CNN Senior National Editor
Tuesday a week ago, I was asked what I thought would happen the following Tuesday, on Inauguration Day.
What’s important, I replied, is what happens the next day; on Wednesday, when the euphoria of the previous day’s swearing-in and that night’s celebration recede to memory and President Obama has what I must imagine will be . . . THAT moment.
How can there not be THAT moment, when the new President, no matter how celebrated his focus and calm, looks around the Oval Office, puts his hands on the massive desk before him and exhales a long breath as the enormity and gravity of the job sets in?
And if he opens a desk drawer and finds a note from his predecessor offering advice, maybe it would include:
Keep a sense of humor.
Don’t forget to eat lunch.
Exercise helps with the stress. Keep shooting hoops.
Meet with the families of our fallen troops. Value their sacrifice.
Remember that you’re also a husband and a father and that the folks working around you have families.
Don’t worry about history, they’ll write it later. Have faith in your judgment. Protect the country we all love.
My new phone number’s unlisted but I’ll make sure you have it.
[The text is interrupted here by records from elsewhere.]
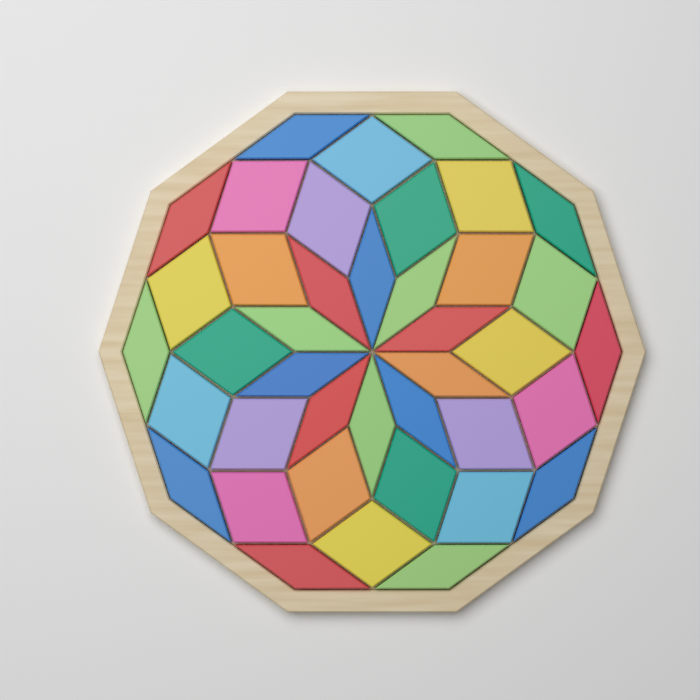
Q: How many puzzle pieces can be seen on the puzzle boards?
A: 40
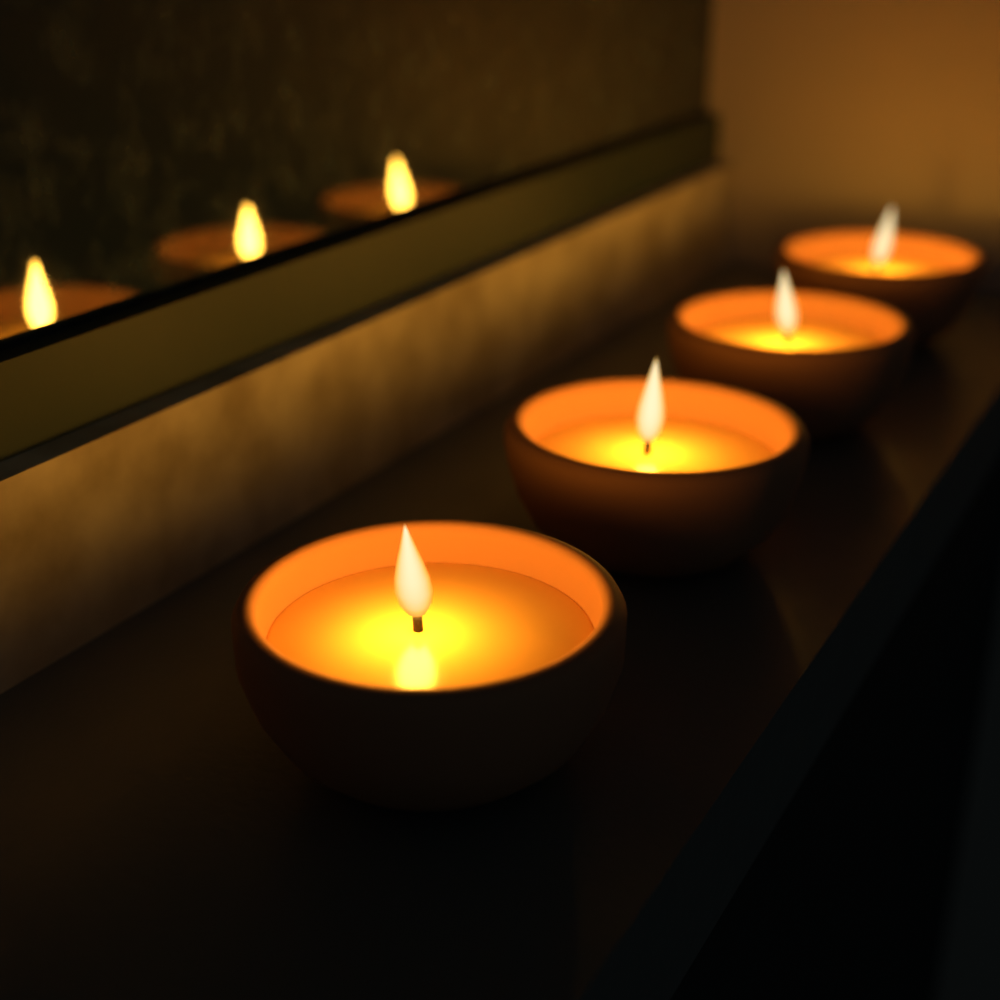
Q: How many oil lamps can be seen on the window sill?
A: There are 4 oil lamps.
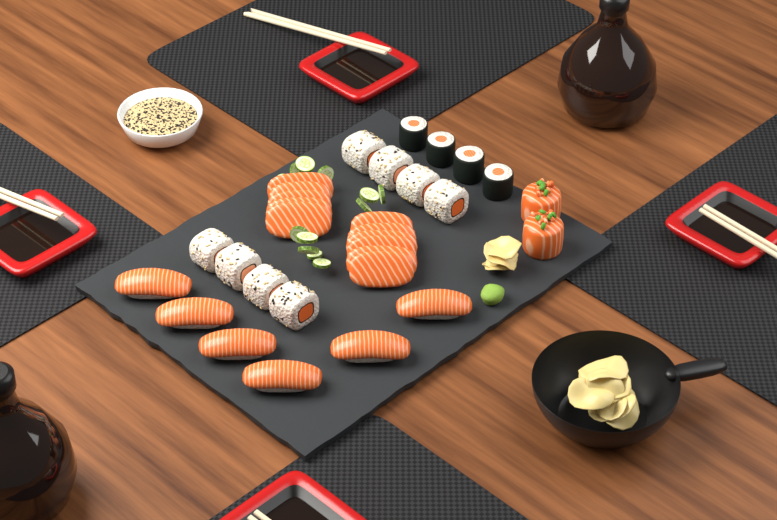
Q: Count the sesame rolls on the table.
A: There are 8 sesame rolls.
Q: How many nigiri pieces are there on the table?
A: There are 6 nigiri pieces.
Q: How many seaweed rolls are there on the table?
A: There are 4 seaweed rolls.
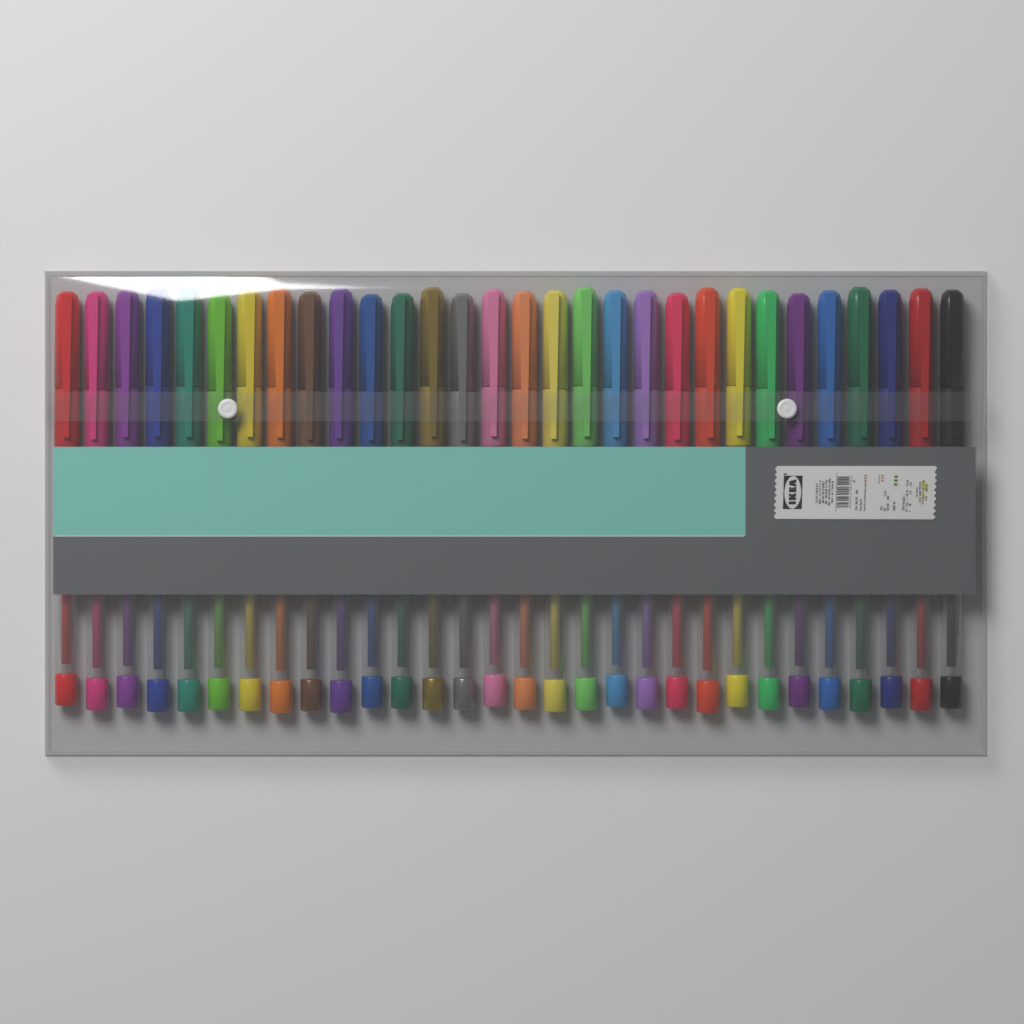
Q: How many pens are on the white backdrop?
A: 30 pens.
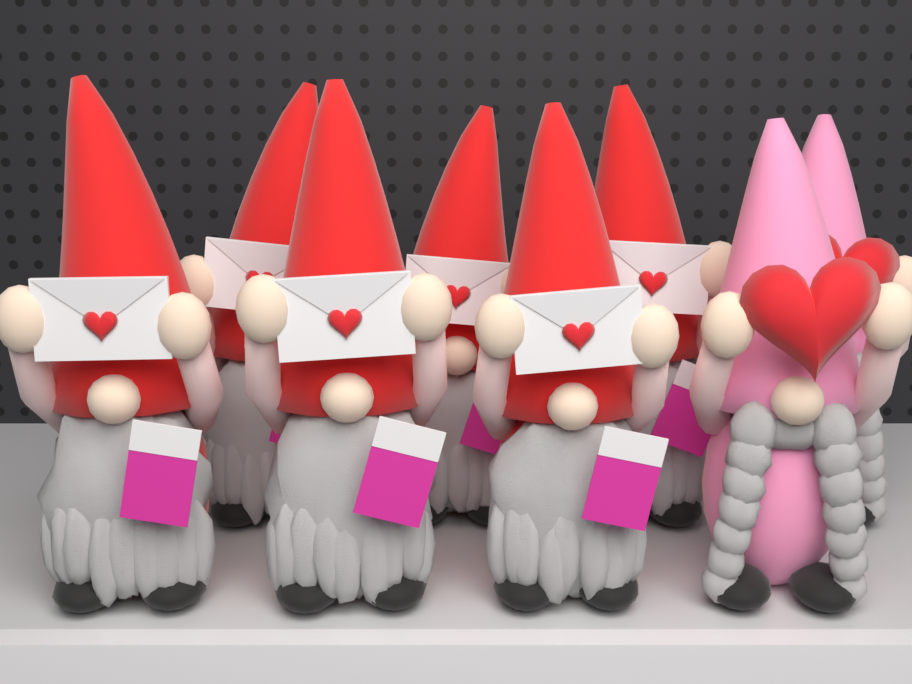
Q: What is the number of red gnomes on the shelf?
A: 6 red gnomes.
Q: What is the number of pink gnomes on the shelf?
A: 2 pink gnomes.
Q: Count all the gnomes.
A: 8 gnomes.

For a while during the campaign, debate focused on who was the most qualified to answer the phone at 3 o’clock in the morning.
There is no preparation for this job; not in terms of knowing the important issues and the important people, but in terms of THAT moment, when you realize that you alone are the leader of more than 300 million people with an equal number of needs and interests, that you alone are commander-in-chief of the most powerful military ever assembled, that you alone lead the country the world looks to as a beacon?
Sure, there is a vice-president and there are Cabinet secretaries and other advisers, but as the man from Independence said, “The buck stops here.”
Outside the Oval Office is an officer in the United States armed forces holding carrying a briefcase that includes the means to launch nuclear weapons.
The financial markets, foreign leaders, politicians, friends and enemies alike (not to mention newspaper columnists, talk radio hosts and bloggers) react to every word the President speaks, every decision he makes.
We’re told that President Obama will meet Wednesday with his primary economic advisers and with the civilian and uniformed national security leadership.
Which of a dizzying array of issues are top priorities and which are left simmering on a side or back burners?
A recent Secretary of Defense would offer the following admonition:
· There are things you know that you know.
· There are things you know that you don’t know.
· There are things you don’t know that you know.
· There are things you don’t know that you don’t know.
That last one would be the unexpected, the opportunities, dangers and crises yet to be revealed, events that could force everything else to a back burner, that can cause that phone to ring at 3 a.m.
And at day’s end Wednesday – not that the President’s day ever ends – when President Obama walks from the Oval Office to the private residence, how will he describe THAT moment to his wife and daughters?
And will he have THAT moment again the next morning and the morning after that and every day that he serves as President of the United States of America.